WHAT YOU ARE ASKED TO DO » Render the lines of the data below as a Markdown table with the columns "Row" and "Line", starting at the line containing "Inversión(MMU$" and ending at the line containing "Does any single". Number each row and leave out blank lines.

--- DATA Enclosed Below ---

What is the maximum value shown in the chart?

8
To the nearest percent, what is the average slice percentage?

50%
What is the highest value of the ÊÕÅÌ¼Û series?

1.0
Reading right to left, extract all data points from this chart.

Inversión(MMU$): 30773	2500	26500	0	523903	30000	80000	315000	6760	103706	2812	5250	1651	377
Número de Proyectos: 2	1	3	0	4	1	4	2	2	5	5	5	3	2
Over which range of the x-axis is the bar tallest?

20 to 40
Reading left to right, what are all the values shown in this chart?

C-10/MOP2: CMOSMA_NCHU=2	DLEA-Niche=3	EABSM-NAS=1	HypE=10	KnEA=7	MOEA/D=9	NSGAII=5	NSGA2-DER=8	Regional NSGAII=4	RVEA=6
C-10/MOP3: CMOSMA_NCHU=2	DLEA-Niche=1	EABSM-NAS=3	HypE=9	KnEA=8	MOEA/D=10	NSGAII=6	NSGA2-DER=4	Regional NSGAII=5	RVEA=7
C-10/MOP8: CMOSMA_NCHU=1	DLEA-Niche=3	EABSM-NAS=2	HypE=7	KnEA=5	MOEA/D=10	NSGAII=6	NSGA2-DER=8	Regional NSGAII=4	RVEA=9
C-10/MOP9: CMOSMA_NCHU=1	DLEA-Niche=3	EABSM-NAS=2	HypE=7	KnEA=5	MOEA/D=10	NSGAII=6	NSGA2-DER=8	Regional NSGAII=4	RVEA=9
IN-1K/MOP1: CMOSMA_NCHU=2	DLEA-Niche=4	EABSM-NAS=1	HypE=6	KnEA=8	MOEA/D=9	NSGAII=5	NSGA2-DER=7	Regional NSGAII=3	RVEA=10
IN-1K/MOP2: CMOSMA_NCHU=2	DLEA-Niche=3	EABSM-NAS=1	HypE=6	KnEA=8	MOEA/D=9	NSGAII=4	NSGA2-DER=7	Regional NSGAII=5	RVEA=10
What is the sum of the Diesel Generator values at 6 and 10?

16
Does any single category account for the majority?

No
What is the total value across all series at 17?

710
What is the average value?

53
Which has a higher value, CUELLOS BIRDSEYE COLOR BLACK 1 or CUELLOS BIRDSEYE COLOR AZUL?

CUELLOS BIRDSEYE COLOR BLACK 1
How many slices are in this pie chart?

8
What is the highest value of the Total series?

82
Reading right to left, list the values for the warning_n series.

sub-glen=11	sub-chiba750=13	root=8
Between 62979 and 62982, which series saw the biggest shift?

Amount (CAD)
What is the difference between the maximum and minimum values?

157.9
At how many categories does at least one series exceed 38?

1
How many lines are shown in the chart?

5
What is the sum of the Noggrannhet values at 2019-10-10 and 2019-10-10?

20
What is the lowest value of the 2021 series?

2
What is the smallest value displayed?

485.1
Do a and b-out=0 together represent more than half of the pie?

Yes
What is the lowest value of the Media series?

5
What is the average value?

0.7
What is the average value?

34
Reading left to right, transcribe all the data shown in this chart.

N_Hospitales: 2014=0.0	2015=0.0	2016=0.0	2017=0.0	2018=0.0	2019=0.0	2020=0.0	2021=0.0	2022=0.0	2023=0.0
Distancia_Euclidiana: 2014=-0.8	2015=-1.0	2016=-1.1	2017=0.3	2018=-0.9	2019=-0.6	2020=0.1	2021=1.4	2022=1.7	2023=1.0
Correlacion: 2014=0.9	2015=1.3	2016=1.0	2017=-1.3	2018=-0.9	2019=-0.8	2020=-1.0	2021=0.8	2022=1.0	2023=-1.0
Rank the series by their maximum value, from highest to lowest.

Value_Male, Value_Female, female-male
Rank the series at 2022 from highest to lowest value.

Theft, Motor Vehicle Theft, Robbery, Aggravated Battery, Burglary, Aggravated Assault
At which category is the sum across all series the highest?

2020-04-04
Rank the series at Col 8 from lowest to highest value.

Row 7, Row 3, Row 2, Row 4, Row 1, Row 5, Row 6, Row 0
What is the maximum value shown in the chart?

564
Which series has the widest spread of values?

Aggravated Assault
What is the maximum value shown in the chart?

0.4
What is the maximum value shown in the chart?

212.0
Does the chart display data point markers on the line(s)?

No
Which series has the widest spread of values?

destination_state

--- End of Enclosed DATA ---

EXPECTED ANSWER »
| Row | Line |
|---|---|
| 1 | Inversión(MMU$): 30773	2500	26500	0	523903	30000	80000	315000	6760	103706	2812	5250	1651	377 |
| 2 | Número de Proyectos: 2	1	3	0	4	1	4	2	2	5	5	5	3	2 |
| 3 | Over which range of the x-axis is the bar tallest? |
| 4 | 20 to 40 |
| 5 | Reading left to right, what are all the values shown in this chart? |
| 6 | C-10/MOP2: CMOSMA_NCHU=2	DLEA-Niche=3	EABSM-NAS=1	HypE=10	KnEA=7	MOEA/D=9	NSGAII=5	NSGA2-DER=8	Regional NSGAII=4	RVEA=6 |
| 7 | C-10/MOP3: CMOSMA_NCHU=2	DLEA-Niche=1	EABSM-NAS=3	HypE=9	KnEA=8	MOEA/D=10	NSGAII=6	NSGA2-DER=4	Regional NSGAII=5	RVEA=7 |
| 8 | C-10/MOP8: CMOSMA_NCHU=1	DLEA-Niche=3	EABSM-NAS=2	HypE=7	KnEA=5	MOEA/D=10	NSGAII=6	NSGA2-DER=8	Regional NSGAII=4	RVEA=9 |
| 9 | C-10/MOP9: CMOSMA_NCHU=1	DLEA-Niche=3	EABSM-NAS=2	HypE=7	KnEA=5	MOEA/D=10	NSGAII=6	NSGA2-DER=8	Regional NSGAII=4	RVEA=9 |
| 10 | IN-1K/MOP1: CMOSMA_NCHU=2	DLEA-Niche=4	EABSM-NAS=1	HypE=6	KnEA=8	MOEA/D=9	NSGAII=5	NSGA2-DER=7	Regional NSGAII=3	RVEA=10 |
| 11 | IN-1K/MOP2: CMOSMA_NCHU=2	DLEA-Niche=3	EABSM-NAS=1	HypE=6	KnEA=8	MOEA/D=9	NSGAII=4	NSGA2-DER=7	Regional NSGAII=5	RVEA=10 |
| 12 | What is the sum of the Diesel Generator values at 6 and 10? |
| 13 | 16 |
| 14 | Does any single category account for the majority? |